> _How to complete this task_
Could you please repeat the entries below word for word, with the images left out?

[Version comparison data]
☆ ☆ ☆ ☆ ☆
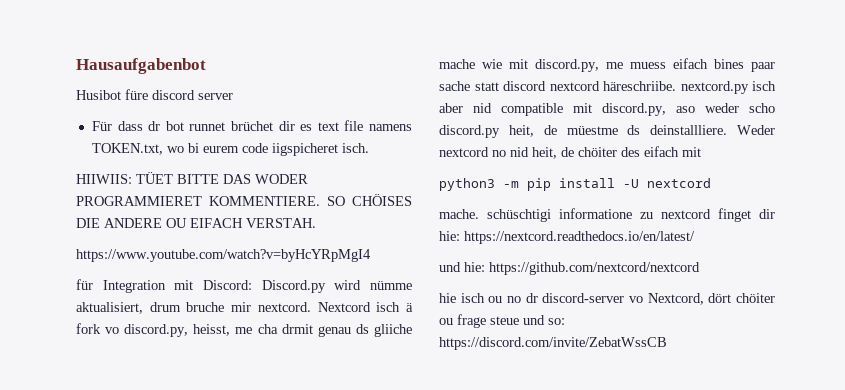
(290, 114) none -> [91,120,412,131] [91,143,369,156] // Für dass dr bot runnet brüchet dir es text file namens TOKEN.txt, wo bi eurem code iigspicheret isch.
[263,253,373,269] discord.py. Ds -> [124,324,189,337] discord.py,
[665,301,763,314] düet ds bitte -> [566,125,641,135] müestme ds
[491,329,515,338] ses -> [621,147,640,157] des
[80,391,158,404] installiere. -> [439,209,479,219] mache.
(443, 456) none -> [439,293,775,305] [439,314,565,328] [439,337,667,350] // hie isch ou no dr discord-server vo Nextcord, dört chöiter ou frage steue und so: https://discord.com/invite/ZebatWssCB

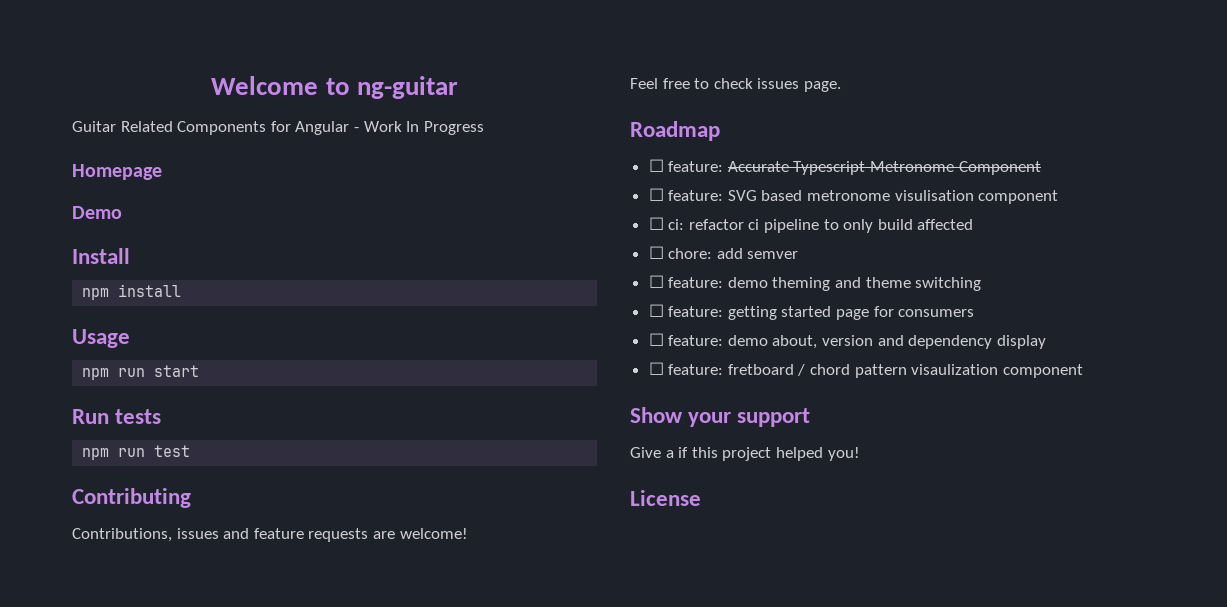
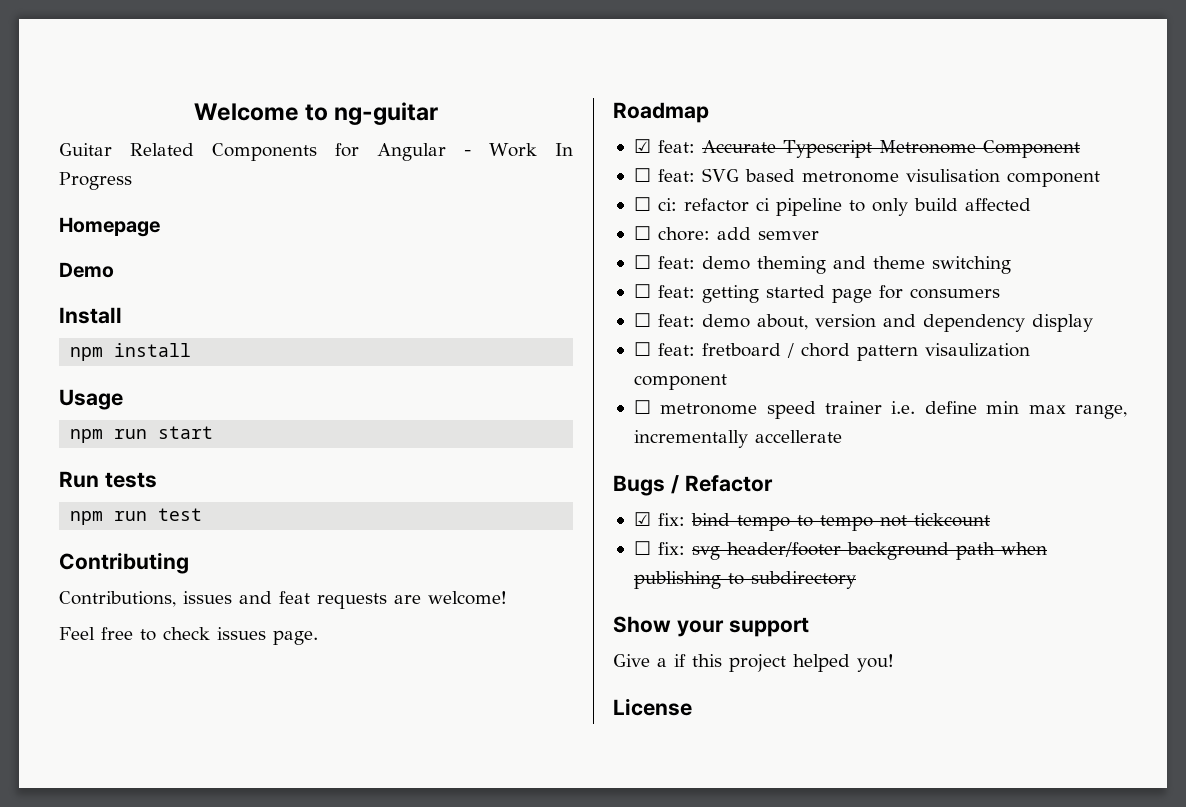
[253,528,304,539] feature -> [279,591,310,604] feat
[648,159,724,172] ☐ feature: -> [633,139,695,153] ☑ feat:
[668,190,724,201] feature: -> [657,169,695,182] feat:
[668,277,724,288] feature: -> [657,256,695,269] feat:
[668,306,724,317] feature: -> [657,285,695,298] feat:
[668,335,724,346] feature: -> [657,314,695,327] feat:
[668,364,724,375] feature: -> [657,343,695,356] feat:
(1083, 371) none -> [633,400,1127,419] [633,430,842,448] [613,475,773,496] [633,512,990,531] [633,541,1047,560] [633,571,856,589] // ☐ metronome speed trainer i.e. define min max range, incrementally accellerate // Bugs / Refactor // ☑ fix: bind tempo to tempo not tickcount // ☐ fix: svg header/footer background path when publishing to subdirectory

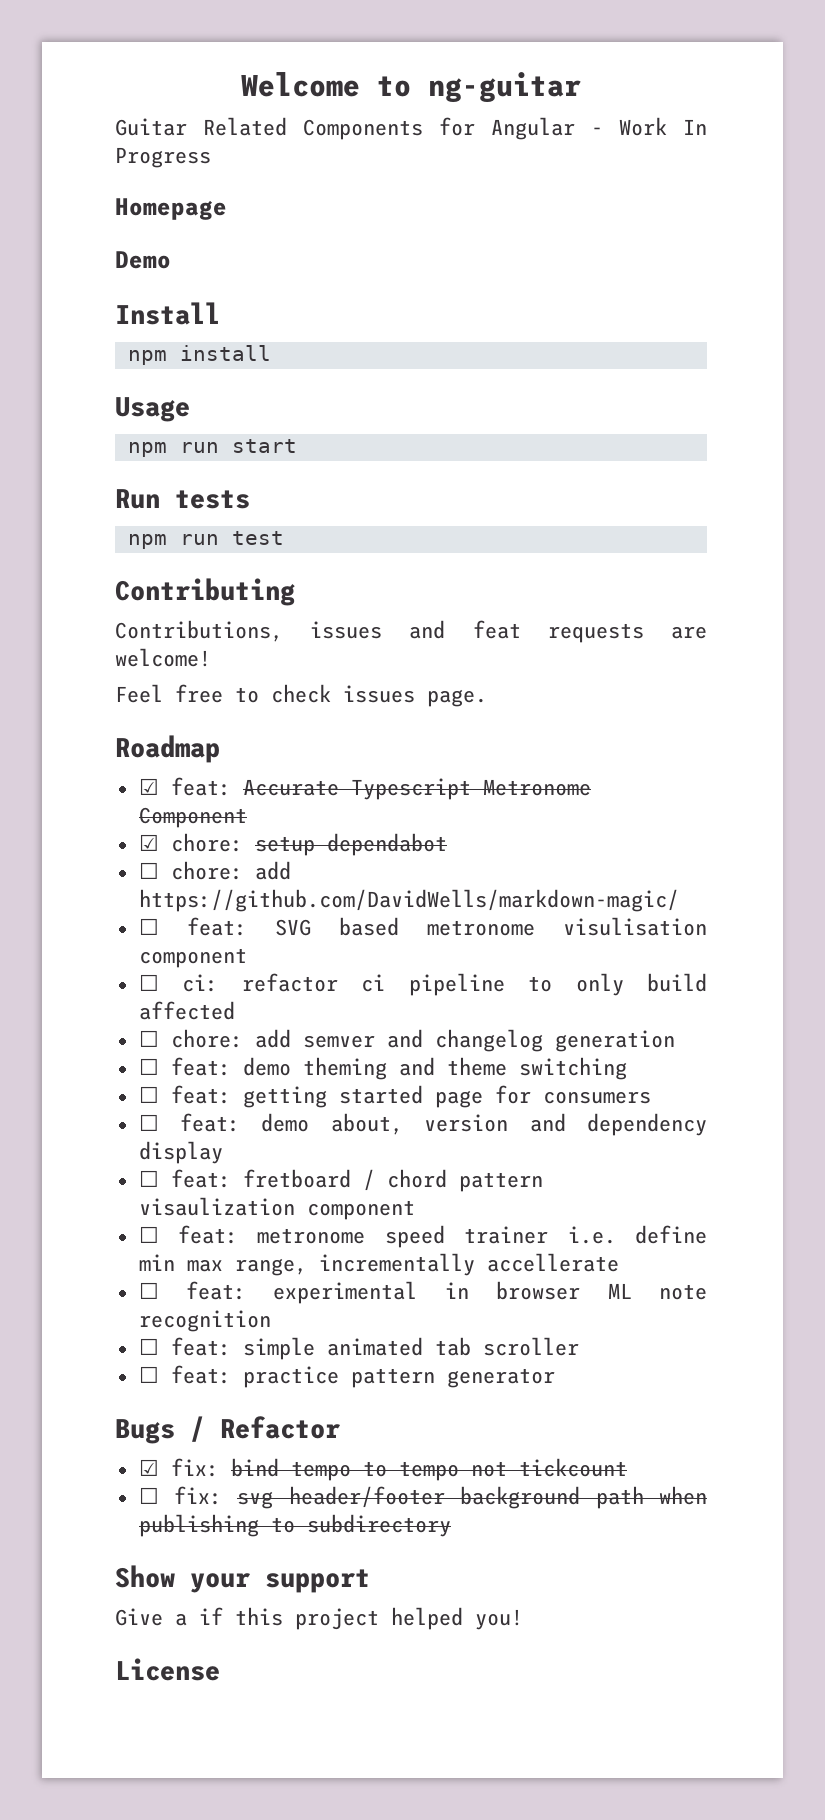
(1080, 149) none -> [138,833,447,856] [138,861,291,880] [138,889,679,912] // ☑ chore: setup dependabot // ☐ chore: add https://github.com/DavidWells/markdown-magic/
(819, 235) none -> [386,1029,675,1052] and changelog generation
(651, 407) none -> [178,1225,239,1244] feat:
(842, 436) none -> [138,1281,707,1304] [138,1310,271,1332] [138,1337,579,1360] [138,1365,555,1388] // ☐ feat: experimental in browser ML note recognition // ☐ feat: simple animated tab scroller // ☐ feat: practice pattern generator

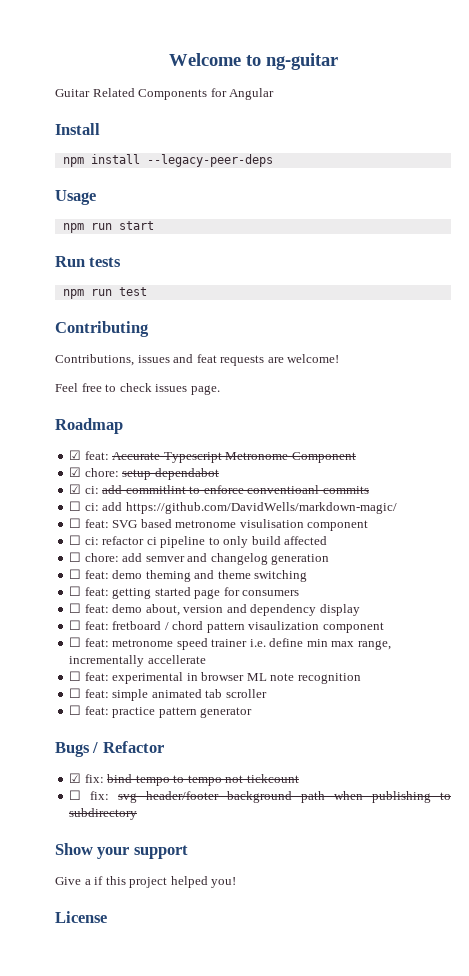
[591,117,707,136] [115,147,211,168] [115,198,227,220] [115,251,171,269] - Work In Progress // Homepage // Demo -> (275, 94) none
(271, 353) none -> [146,154,273,167] --legacy-peer-deps
[138,861,243,880] // ☐ chore: -> [69,484,369,494] [69,501,99,511] // ☑ ci: add commitlint to enforce conventioanl commits // ☐ ci:

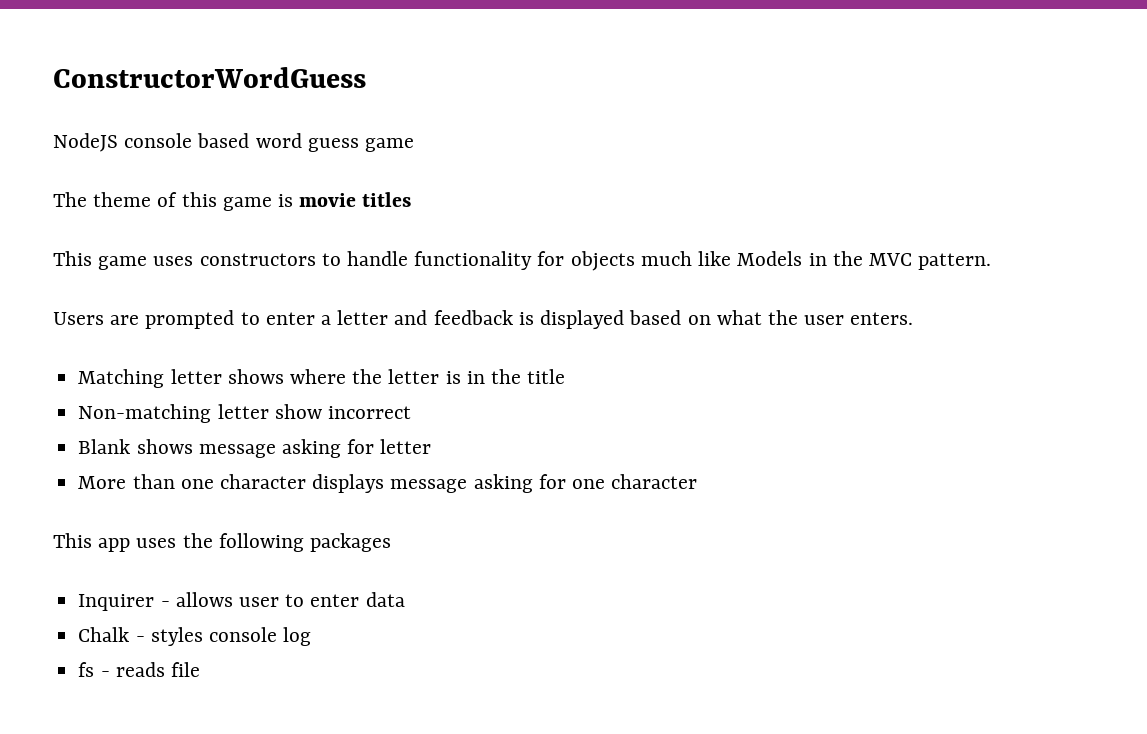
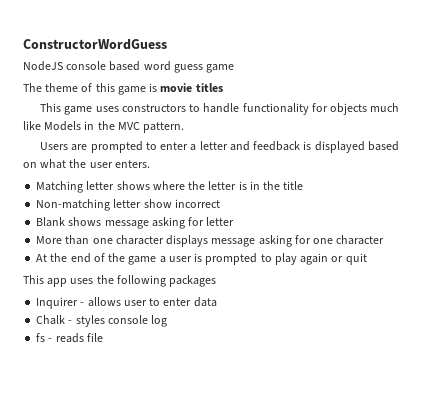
(698, 481) none -> [36,253,367,265] // At the end of the game a user is prompted to play again or quit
☆ ☆ ☆ ☆ ☆
> _Answer space_
(290, 114) none -> [91,120,412,131] [91,143,369,156] // Für dass dr bot runnet brüchet dir es text file namens TOKEN.txt, wo bi eurem code iigspicheret isch.
[263,253,373,269] discord.py. Ds -> [124,324,189,337] discord.py,
[665,301,763,314] düet ds bitte -> [566,125,641,135] müestme ds
[491,329,515,338] ses -> [621,147,640,157] des
[80,391,158,404] installiere. -> [439,209,479,219] mache.
(443, 456) none -> [439,293,775,305] [439,314,565,328] [439,337,667,350] // hie isch ou no dr discord-server vo Nextcord, dört chöiter ou frage steue und so: https://discord.com/invite/ZebatWssCB

[253,528,304,539] feature -> [279,591,310,604] feat
[648,159,724,172] ☐ feature: -> [633,139,695,153] ☑ feat:
[668,190,724,201] feature: -> [657,169,695,182] feat:
[668,277,724,288] feature: -> [657,256,695,269] feat:
[668,306,724,317] feature: -> [657,285,695,298] feat:
[668,335,724,346] feature: -> [657,314,695,327] feat:
[668,364,724,375] feature: -> [657,343,695,356] feat:
(1083, 371) none -> [633,400,1127,419] [633,430,842,448] [613,475,773,496] [633,512,990,531] [633,541,1047,560] [633,571,856,589] // ☐ metronome speed trainer i.e. define min max range, incrementally accellerate // Bugs / Refactor // ☑ fix: bind tempo to tempo not tickcount // ☐ fix: svg header/footer background path when publishing to subdirectory

(1080, 149) none -> [138,833,447,856] [138,861,291,880] [138,889,679,912] // ☑ chore: setup dependabot // ☐ chore: add https://github.com/DavidWells/markdown-magic/
(819, 235) none -> [386,1029,675,1052] and changelog generation
(651, 407) none -> [178,1225,239,1244] feat:
(842, 436) none -> [138,1281,707,1304] [138,1310,271,1332] [138,1337,579,1360] [138,1365,555,1388] // ☐ feat: experimental in browser ML note recognition // ☐ feat: simple animated tab scroller // ☐ feat: practice pattern generator

[591,117,707,136] [115,147,211,168] [115,198,227,220] [115,251,171,269] - Work In Progress // Homepage // Demo -> (275, 94) none
(271, 353) none -> [146,154,273,167] --legacy-peer-deps
[138,861,243,880] // ☐ chore: -> [69,484,369,494] [69,501,99,511] // ☑ ci: add commitlint to enforce conventioanl commits // ☐ ci:

(698, 481) none -> [36,253,367,265] // At the end of the game a user is prompted to play again or quit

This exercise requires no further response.